The combined uncertainty for the determination of absorbed dose to water is calculated from the geometric summation of the different single uncertainties. Dosimetry protocol DIN 6800-2 (1997) does not mention any uncertainty estimation. But both DIN 6800-2 (DNS 2006) and IAEA TRS 398 protocols provide the method of evaluation of uncertainties for the determination of the quality correction factors. For all other correction factors we have estimated the respective uncertainties or they were taken from the instructions for use.

In Table 7 we present a list of factors that influence significantly the dosimetry and their respective uncertainties.

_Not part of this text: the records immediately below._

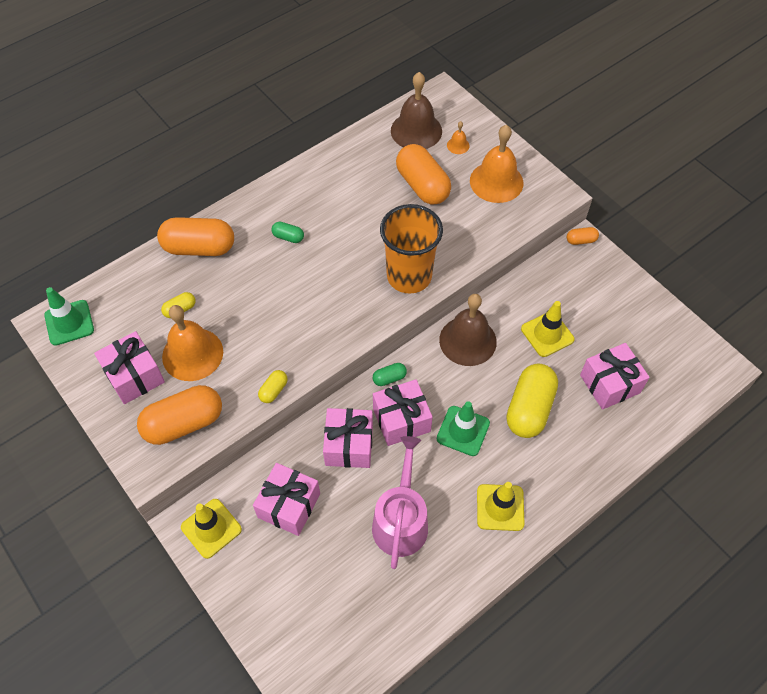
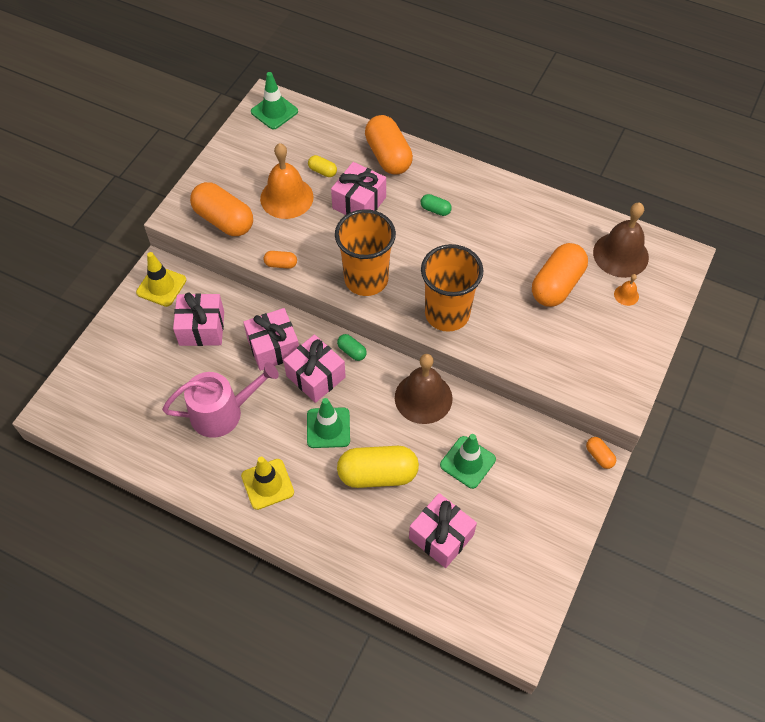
camera: 65 degrees right, 0 degrees up
pink gift [94,331,165,404] -> pink gift moved to [331,162,386,215]
yellow capsule [258,370,288,403] -> orange capsule [264,251,297,269]
green capsule [272,222,304,243] -> green capsule turned 60 degrees counterclockwise [421,194,452,216]
orange bell [470,125,523,203] -> none
yellow traffic cone [521,301,575,357] -> green traffic cone [440,434,496,489]
none -> orange cup [335,209,396,296]

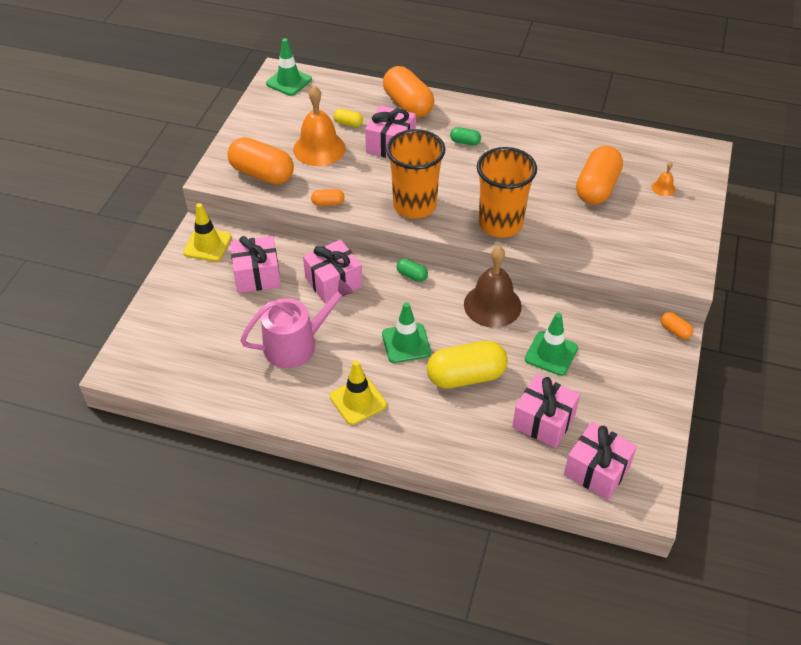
camera: 10 degrees left, 10 degrees down
pink gift [283,334,346,403] -> pink gift moved to [564,422,637,500]
brown bell [593,202,649,278] -> none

The maximal uncertainty for the determination of absorbed dose for photon and electron beams with the cylindrical chamber is estimated to be 1.25% following protocol TRS 398 and 1.42% for the DIN protocol. For the electron beam, the corresponding uncertainties are 0.96% and 1.50% for the Roos chamber. According to the German medical products law LMKM (2002)[6] the dosimetry protocol DIN 6800-2 is mandatory in Germany for the basic dosimetry.

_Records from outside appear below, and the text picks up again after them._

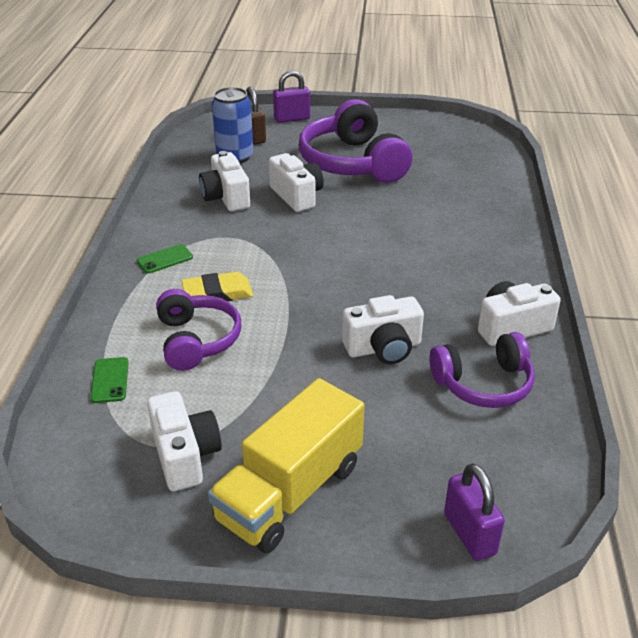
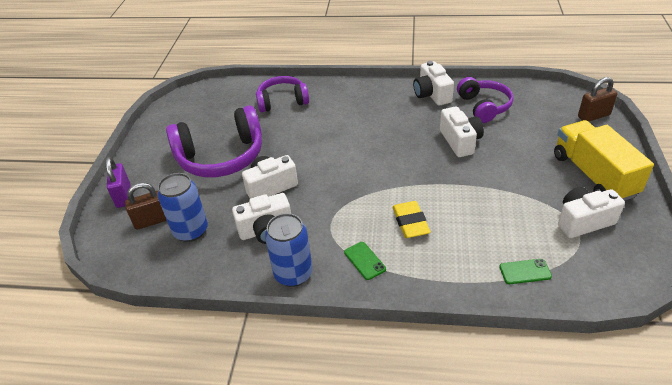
camera: 85 degrees left, 5 degrees up
purple headphones [156,289,242,371] -> purple headphones moved to [256,76,309,112]
yellow truck [208,378,365,553] -> yellow truck turned 150 degrees counterclockwise [554,120,654,201]
purple padlock [444,463,505,561] -> brown padlock [578,77,617,122]
none -> blue can [265,213,313,287]

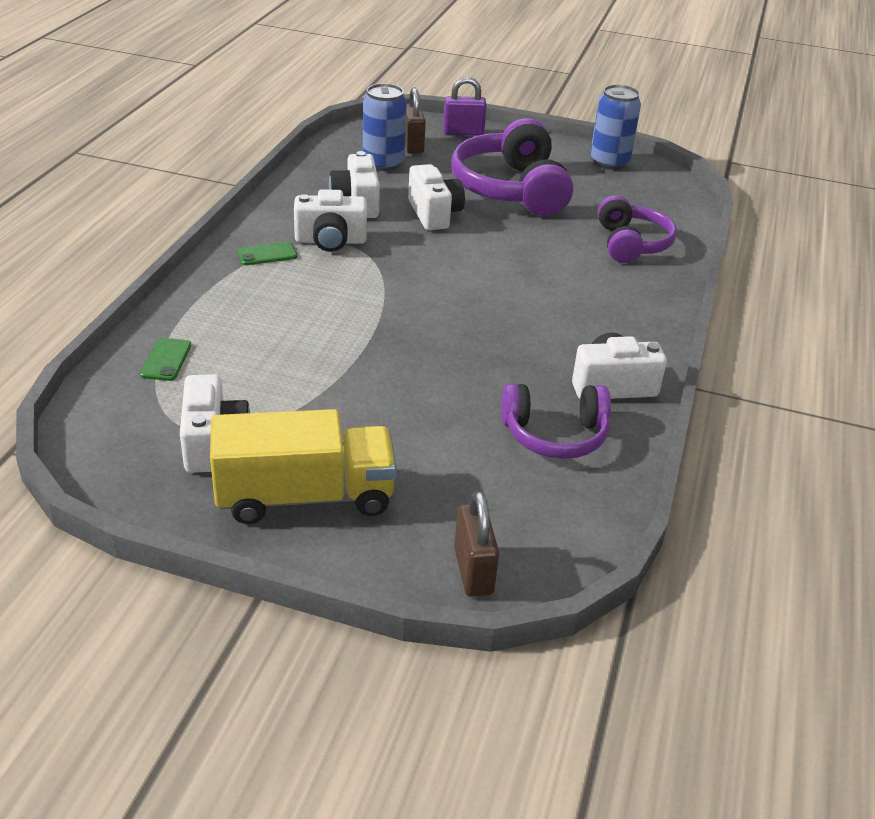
camera: 95 degrees right, 5 degrees down
blue can [265,213,313,287] -> blue can moved to [590,84,641,170]
yellow eraser [392,201,431,238] -> none
white camera [440,106,484,157] -> white camera moved to [294,189,367,252]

The results following the protocol DIN 6800-2 (DNS 2006) have been checked with TLD inter-comparison by MTK. Our measurements following DIN 6800-2 (DNS 2006) showed deviations of less than 0.5% compared to the TLD measurements. An optimal level of quality assurance is assumed if the deviation is less than 3% (in Category A).

Conclusion

DIN 6800-2 has been altered extensively and adopted to the IAEA TRS 398. In the protocols of IAEA and DIN 6800-2 (1997), cross-calibration is recommended for plane-parallel chambers against a calibrated cylindrical chamber, whereas in DIN 6800-2 (DNS 2006) experimental derived calibration factors are given for various types of plane-parallel chambers. Therefore the users do not need to perform the time-consuming and possibly inaccurate cross-calibration measurements. In the new DIN 6800-2 the evaluation of standard uncertainties of dose measurements is mentioned for the first time.

For electron beams, in DIN 6800-2 (DNS 2006) the measurement of the absorbed dose to water is recommended at the reference depth zref, similar to protocol TRS 398. The characterization of the electron beam quality is a function of R50 instead of both quantities R50 and Rp as mentioned in the previous DIN protocol. In contrast to the IAEA protocol, the DIN protocol considers the quality correction factors for electron beams further on as a product of the two factors kE' and kE”.

The discrepancies in the determination of absorbed dose to water between the three protocols were 0.4% for photon beams and 1.5% for electron beams. For the measurement of electron beams with cylindrical chambers, the effective point of measurement is shifted according to all three protocols from the chamber axis towards the radiation source. The quality correction factor in the IAEA protocol is considered for the cylindrical chamber in electron beam including displacement correction factor kr, whereas that factor is not included in the quality correction factor of DIN. Therefore it should be considered separately.

For clinical dosimetry, our experiments showed that the time required is approximately the same for all three protocols. The advantage of the new protocol DIN 6800-2 (DNS 2006) lies in the renouncement of the cross-calibration as well as in its clear presentation of formulas and parameters.